• _QUESTIONS_
1. Answer these from the Spiderrating FAQ:
(a) How often do the leaderboards refresh?
(b) Which fields does metadata health check that a tool publishes?
(c) Which tools are named for runtime protection?
2. Duplicate the part of the Spiderrating FAQ that starts with "Can I use Spiderrating" and goes on through "next weekly refresh.", word for word.
3. Write the next part of the Spiderrating FAQ, picking up after its last answer.

• _DOCUMENT TEXT_
● ● ● ● ●

Frequently asked questions
How does Spiderrating's 46-rule methodology differ from manual security review?
Spiderrating's rules are deterministic and codified — the same skill scanned twice will always produce the same result, making audits reproducible and comparable across tools. Manual security review relies on expert judgment and varies by reviewer. Spiderrating occupies the same verification layer as CVSS scores or static analysis tools: transparent, deterministic, and open-source via SpiderShield.
What do the three dimensions—security score, description quality, and metadata health—measure?
Security score measures code and configuration vulnerabilities across 46+ rules covering token leakage, SSRF, sandbox escape, and input validation. Description quality measures whether the skill's documentation is complete and accurate for integration teams. Metadata health measures whether the tool publishes required fields (version, author, license, dependencies).
Can I use Spiderrating scores to replace runtime security monitoring?
No. Spiderrating evaluates pre-integration security based on code and configuration; it does not monitor runtime behavior, detect prompt injection attacks, or catch zero-day exploits. Teams that integrate high-risk Claude skills should layer Spiderrating's pre-integration ratings with runtime protection from tools like Lakera or Protect AI.
How often does Spiderrating update scores and leaderboards?
Leaderboards refresh weekly, and scores update when you submit a new tool or when the tool's code or dependencies change. If you've fixed a failing rule in your MCP server, you can request an immediate re-scan via the tool's detail page, or wait for the next weekly refresh.

● ● ● ● ●

• _DATA PROVIDED_
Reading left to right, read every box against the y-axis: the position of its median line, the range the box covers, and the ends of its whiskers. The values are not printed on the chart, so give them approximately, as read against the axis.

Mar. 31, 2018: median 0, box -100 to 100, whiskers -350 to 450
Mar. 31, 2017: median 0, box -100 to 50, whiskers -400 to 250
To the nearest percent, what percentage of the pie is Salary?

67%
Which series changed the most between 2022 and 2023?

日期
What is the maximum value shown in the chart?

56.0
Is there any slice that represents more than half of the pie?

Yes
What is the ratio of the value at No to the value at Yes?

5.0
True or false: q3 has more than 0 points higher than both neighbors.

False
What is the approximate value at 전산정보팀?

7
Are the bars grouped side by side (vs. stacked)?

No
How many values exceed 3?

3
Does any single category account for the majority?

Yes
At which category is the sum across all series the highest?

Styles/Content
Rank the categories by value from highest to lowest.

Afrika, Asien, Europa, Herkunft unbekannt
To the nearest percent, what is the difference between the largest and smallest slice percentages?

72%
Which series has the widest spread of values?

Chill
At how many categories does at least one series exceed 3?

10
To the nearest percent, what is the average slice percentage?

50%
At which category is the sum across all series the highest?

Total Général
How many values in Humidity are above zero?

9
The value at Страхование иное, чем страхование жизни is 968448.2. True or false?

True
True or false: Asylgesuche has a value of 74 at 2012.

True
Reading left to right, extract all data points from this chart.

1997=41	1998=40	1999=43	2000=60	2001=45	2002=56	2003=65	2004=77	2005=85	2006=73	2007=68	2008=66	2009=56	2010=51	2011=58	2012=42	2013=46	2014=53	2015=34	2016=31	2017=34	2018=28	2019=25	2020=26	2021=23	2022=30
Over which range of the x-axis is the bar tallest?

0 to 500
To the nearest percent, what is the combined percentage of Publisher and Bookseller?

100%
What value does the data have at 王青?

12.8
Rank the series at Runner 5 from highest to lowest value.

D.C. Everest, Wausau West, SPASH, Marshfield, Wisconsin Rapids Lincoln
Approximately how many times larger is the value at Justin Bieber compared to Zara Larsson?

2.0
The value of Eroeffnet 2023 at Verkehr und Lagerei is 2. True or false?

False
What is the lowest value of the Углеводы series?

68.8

● ● ● ● ●

• _RESULTS FOR THE EXERCISE_
1.
(a) Weekly.
(b) Version, author, license, and dependencies.
(c) Lakera and Protect AI.

2.
Can I use Spiderrating scores to replace runtime security monitoring?
No. Spiderrating evaluates pre-integration security based on code and configuration; it does not monitor runtime behavior, detect prompt injection attacks, or catch zero-day exploits. Teams that integrate high-risk Claude skills should layer Spiderrating's pre-integration ratings with runtime protection from tools like Lakera or Protect AI.
How often does Spiderrating update scores and leaderboards?
Leaderboards refresh weekly, and scores update when you submit a new tool or when the tool's code or dependencies change. If you've fixed a failing rule in your MCP server, you can request an immediate re-scan via the tool's detail page, or wait for the next weekly refresh.

3.
Is SpiderShield available for local audit before publishing my skill?
Yes. SpiderShield is an open-source PyPI package that implements the same 46 rules as Spiderrating. Install it locally (pip install spidershield) and run spidershield audit /path/to/repo to test your MCP server or Claude skill before publication or integration.
What's the difference between Spiderrating and MCP Market?
MCP Market is a marketplace and directory for MCP servers with commercial listings and community curation. Spiderrating is a deterministic security rating platform that indexes 15,923+ AI tools and scores them across 46 security rules, description quality, and metadata health.
How much does Spiderrating cost, and when should I upgrade from Free to Pro?
Free tier grants full leaderboard access at no cost. Pro ($49/month) adds comparison tools, Quick Scan, and weekly refresh alerts. Business ($199/month) adds API access and historical audit trails. Enterprise is available for custom quotes. Use Free if you only need to search and view public ratings; upgrade to Pro if you regularly compare multiple tools or run Quick Scans.